[RFC PATCH 0/3] Fix errors on DT overlay removal with devlinks

From: Michael Auchter
Date: Wed Oct 14 2020 - 15:36:56 EST


After updating to v5.9, I've started seeing errors in the kernel log
when using device tree overlays. Specifically, the problem seems to
happen when removing a device tree overlay that contains two devices
with some dependency between them (e.g., a device that provides a clock
and a device that consumes that clock). Removing such an overlay results
in:

OF: ERROR: memory leak, expected refcount 1 instead of 2, of_node_get()/of_node_put() unbalanced - destroy
OF: ERROR: memory leak, expected refcount 1 instead of 2, of_node_get()/of_node_put() unbalanced - destroy

followed by hitting some REFCOUNT_WARNs in refcount.c

In the first patch, I've included a unittest that can be used to
reproduce this when built with CONFIG_OF_UNITTEST [1].

I believe the issue is caused by the cleanup performed when releasing
the devlink device that's created to represent the dependency between
devices. The devlink device has references to the consumer and supplier
devices, which it drops in device_link_free; the devlink device's
release callback calls device_link_free via call_srcu.
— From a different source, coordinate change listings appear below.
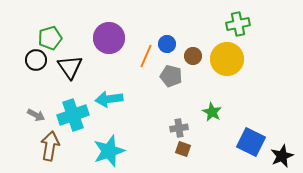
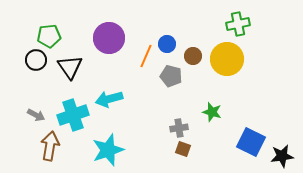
green pentagon: moved 1 px left, 2 px up; rotated 10 degrees clockwise
cyan arrow: rotated 8 degrees counterclockwise
green star: rotated 12 degrees counterclockwise
cyan star: moved 1 px left, 1 px up
black star: rotated 15 degrees clockwise
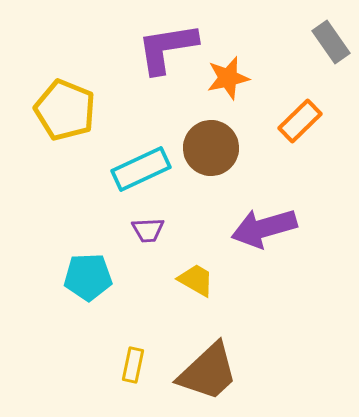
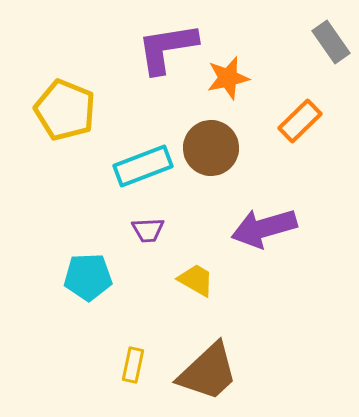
cyan rectangle: moved 2 px right, 3 px up; rotated 4 degrees clockwise
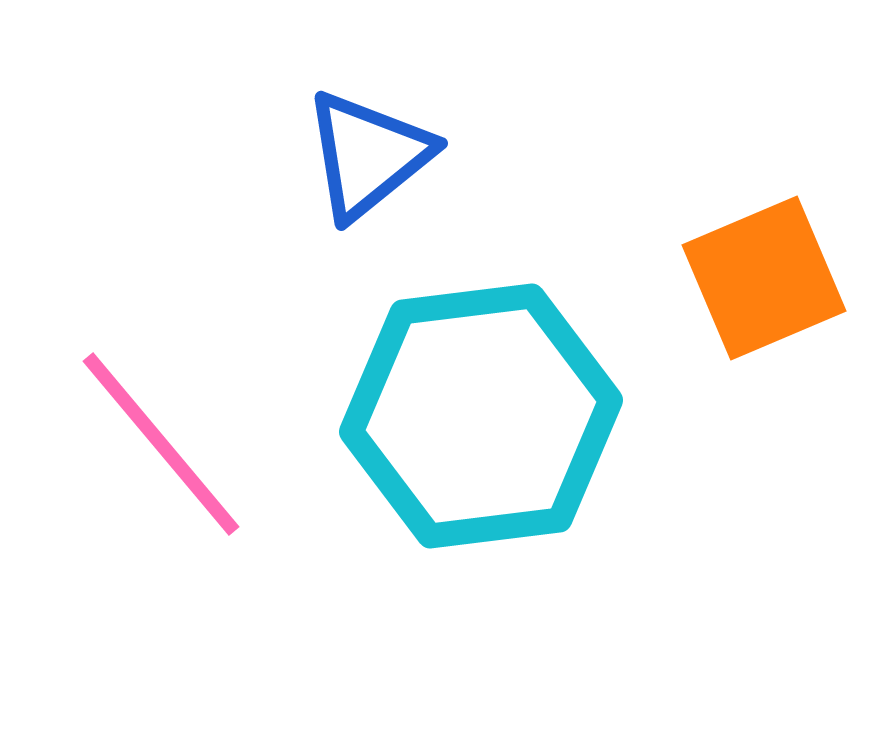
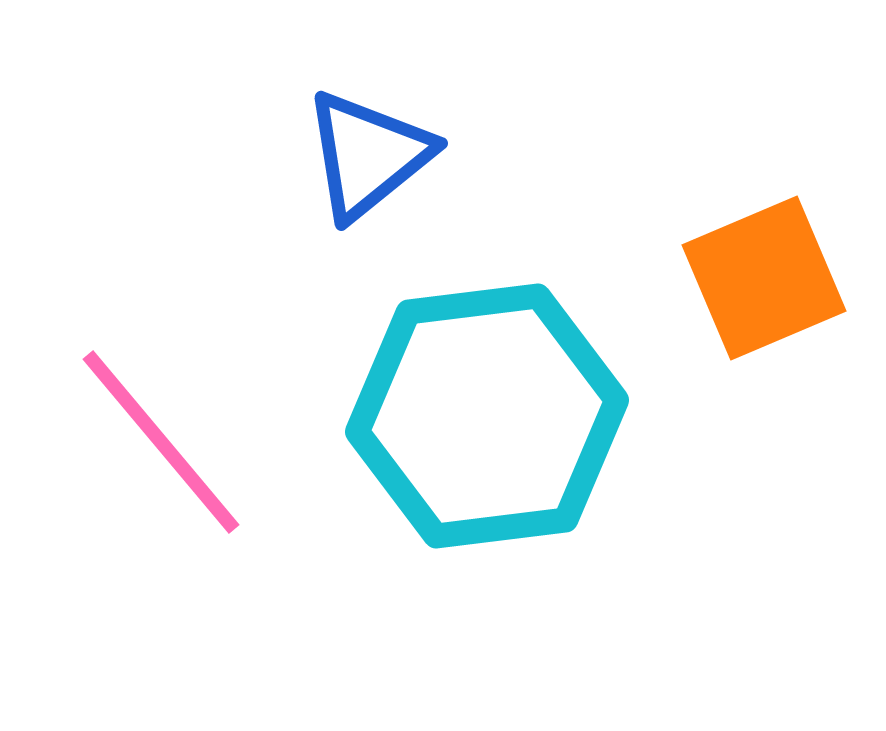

When the overlay is being removed, all devices are removed, and
eventually the release callback for the devlink device run, and
schedules cleanup using call_srcu. Before device_link_free can and call
put_device on the consumer/supplier, the rest of the overlay removal
process runs, resulting in the error traces above.

Patches 2 and 3 are an attempt at fixing this: call srcu_barrier to wait
for any pending device_link_free's to execute before continuing on with
the removal process.

These patches resolve the issue, but probably not in the best way. In
particular, it seems strange to need to leak details of devlinks into
the device tree overlay code. So, I'd be curious to get some feedback or
hear any other ideas for how to resolve this issue.

Thanks,
Michael

1. Note that this isn't a very good unit test: it will report a "pass"
even if it fails with the aforementioned errors, as these errors
aren't propogated.

Michael Auchter (3):
of: unittest: add test of overlay with devlinks
driver core: add device_links_barrier
of: dynamic: add device links barrier before detach

drivers/base/core.c | 10 ++++++++++
drivers/of/dynamic.c | 3 +++
drivers/of/unittest-data/Makefile | 1 +
drivers/of/unittest-data/overlay_16.dts | 26 +++++++++++++++++++++++++
drivers/of/unittest.c | 16 +++++++++++++++
include/linux/device.h | 1 +
6 files changed, 57 insertions(+)
create mode 100644 drivers/of/unittest-data/overlay_16.dts

--
2.25.4